Conocidas también como miositis, estas afecciones provocan debilidad extrema y fatiga. Sin embargo, su alcance puede ser letal al afectar órganos como el corazón y los pulmones, o incluso detonar el desarrollo de cáncer.
“Los mecanismos que deben protegernos terminan dañando las células y los tejidos del cuerpo”, explica el especialista en Biomedicina Molecular.

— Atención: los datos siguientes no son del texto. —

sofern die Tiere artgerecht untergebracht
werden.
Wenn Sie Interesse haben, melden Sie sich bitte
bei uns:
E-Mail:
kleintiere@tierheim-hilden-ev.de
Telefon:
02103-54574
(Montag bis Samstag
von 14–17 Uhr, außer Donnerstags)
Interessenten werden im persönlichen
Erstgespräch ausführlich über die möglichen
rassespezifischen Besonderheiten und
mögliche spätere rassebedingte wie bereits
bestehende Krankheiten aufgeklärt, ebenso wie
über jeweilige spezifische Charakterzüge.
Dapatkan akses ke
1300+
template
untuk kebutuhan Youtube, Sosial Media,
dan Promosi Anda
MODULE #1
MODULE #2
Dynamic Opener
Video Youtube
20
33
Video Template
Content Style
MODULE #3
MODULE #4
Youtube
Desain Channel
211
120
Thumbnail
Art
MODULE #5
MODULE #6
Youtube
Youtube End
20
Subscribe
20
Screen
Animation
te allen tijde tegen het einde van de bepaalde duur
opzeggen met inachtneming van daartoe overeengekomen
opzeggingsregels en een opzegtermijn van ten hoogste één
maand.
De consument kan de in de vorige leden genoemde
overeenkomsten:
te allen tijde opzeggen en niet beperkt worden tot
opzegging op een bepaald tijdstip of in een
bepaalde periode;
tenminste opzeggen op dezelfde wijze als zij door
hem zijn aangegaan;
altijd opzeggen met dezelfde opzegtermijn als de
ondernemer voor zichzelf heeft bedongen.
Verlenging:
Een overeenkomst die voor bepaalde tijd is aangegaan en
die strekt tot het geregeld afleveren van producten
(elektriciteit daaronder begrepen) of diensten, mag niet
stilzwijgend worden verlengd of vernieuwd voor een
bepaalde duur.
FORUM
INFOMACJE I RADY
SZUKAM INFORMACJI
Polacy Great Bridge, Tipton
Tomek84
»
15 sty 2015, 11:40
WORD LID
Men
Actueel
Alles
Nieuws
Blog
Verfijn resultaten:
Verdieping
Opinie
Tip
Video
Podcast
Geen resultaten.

El reto del diagnóstico certero
Debido a que su incidencia es baja (de 10 a 20 personas por cada 100 mil habitantes), estos padecimientos suelen ser subdiagnosticados o confundidos con lupus y artritis.
Actualmente, los médicos dependen de la observación clínica y parámetros de laboratorio poco específicos, lo que retrasa el tratamiento adecuado y deteriora la calidad de vida de los pacientes.
Células que “se voltean contra nosotros”
El equipo del IBt se enfoca en el estudio de las células B. Aunque su función normal es producir anticuerpos para neutralizar virus y bacterias, en estas patologías actúan de forma autodestructiva.
El objetivo de la investigación es proponer a estas células como un biomarcador. Esto permitiría:
*Confirmar la enfermedad con mayor certeza.
*Predecir si un paciente mejorará o empeorará.
*Monitorear la respuesta a tratamientos específicos.
Este esfuerzo científico se realiza en colaboración con reumatólogos del Instituto Nacional de Ciencias Médicas y Nutrición “Salvador Zubirán”, buscando que la ciencia básica se traduzca en herramientas clínicas que salven vidas y mejoren el día a día de quienes viven con estas condiciones crónicas. PdC.